◆ EXERCISE DIRECTIONS
Copy each line below word for word and drop every image.

◆ DATASET EXCERPT
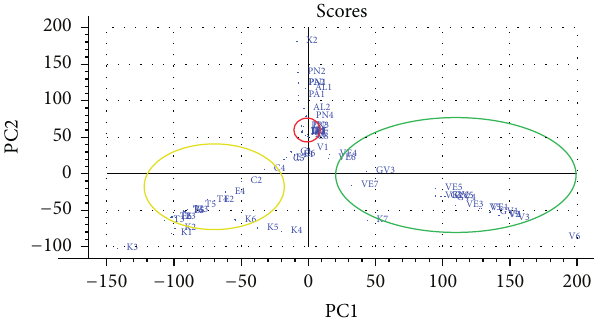
Figure 3: PCA scores of all samples. Matrix consisted of 63 samples and 112 ions. Important ions contributing to the new PCs according to the X-loadings are m/z 110, 152, 365, 366, 475, and 476. The red circleshowsibuprofencontainingmedicines,theyellowcircleshows tadalafil containing samples, and the green circle shows Viagra-type tablets. shows the PCA scores for all samples using the two first principle components, PC1 and PC2. The red ring circles the ibuprofen containing tablets which are mainly dependent on PC2. The yellow and green rings circle tadalafil containing tablets and the three different Viagra tablets, respectively. The latter are mainly separated based on PC1. APIs and/or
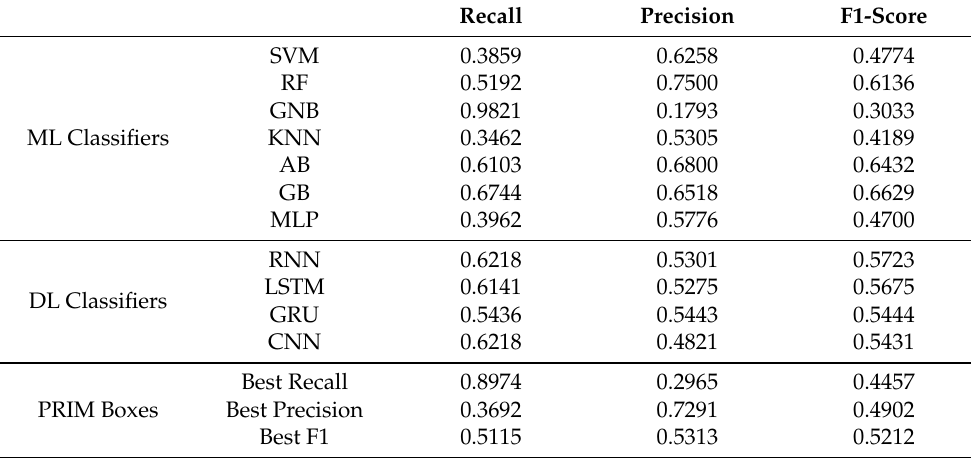
Table A1. Test results for all the classification methods evaluated, considering a time prediction horizon of +3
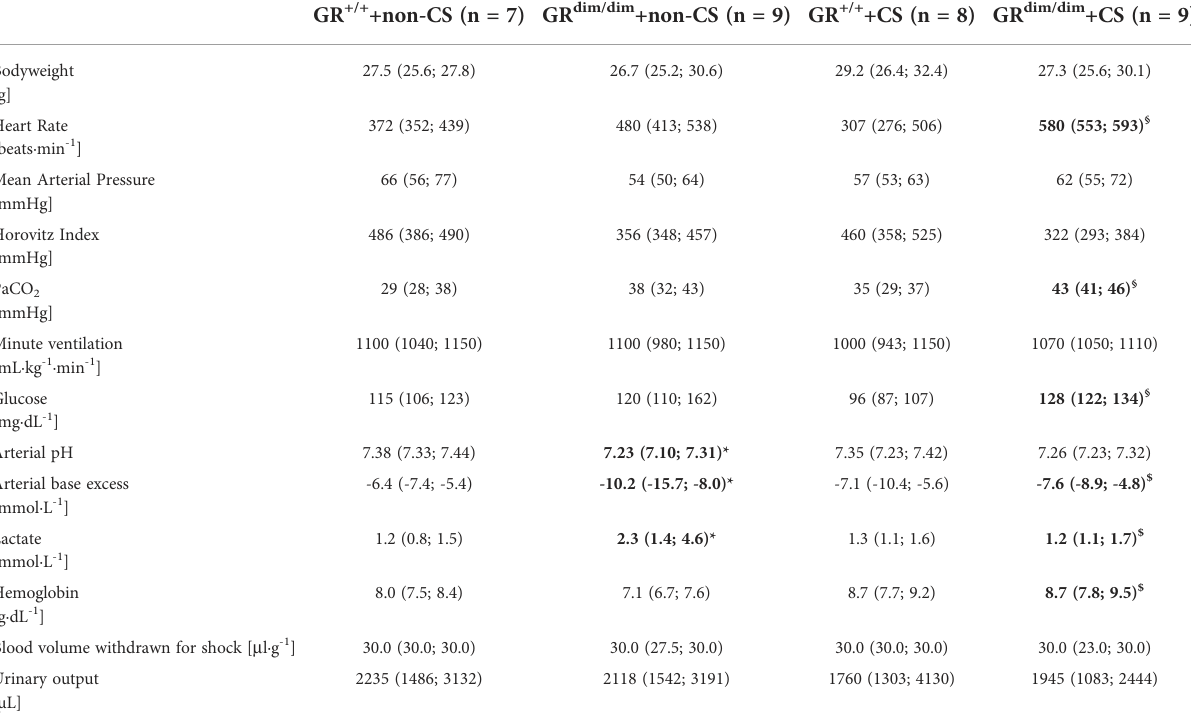
TABLE 1 Hemodynamic and metabolic measurements as well as ventilation parameters in GR dim/dim and GR +/+ mice with or without cigarette- smoke (CS) exposure and after hemorrhagic shock(HS) with subsequent resuscitation (4h) at the end of the experiment.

◆ REPLY TO THE EXERCISE
Figure 3: PCA scores of all samples. Matrix consisted of 63 samples and 112 ions. Important ions contributing to the new PCs according to the X-loadings are m/z 110, 152, 365, 366, 475, and 476. The red circleshowsibuprofencontainingmedicines,theyellowcircleshows tadalafil containing samples, and the green circle shows Viagra-type tablets. shows the PCA scores for all samples using the two first principle components, PC1 and PC2. The red ring circles the ibuprofen containing tablets which are mainly dependent on PC2. The yellow and green rings circle tadalafil containing tablets and the three different Viagra tablets, respectively. The latter are mainly separated based on PC1. APIs and/or
Table A1. Test results for all the classification methods evaluated, considering a time prediction horizon of +3
TABLE 1 Hemodynamic and metabolic measurements as well as ventilation parameters in GR dim/dim and GR +/+ mice with or without cigarette- smoke (CS) exposure and after hemorrhagic shock(HS) with subsequent resuscitation (4h) at the end of the experiment.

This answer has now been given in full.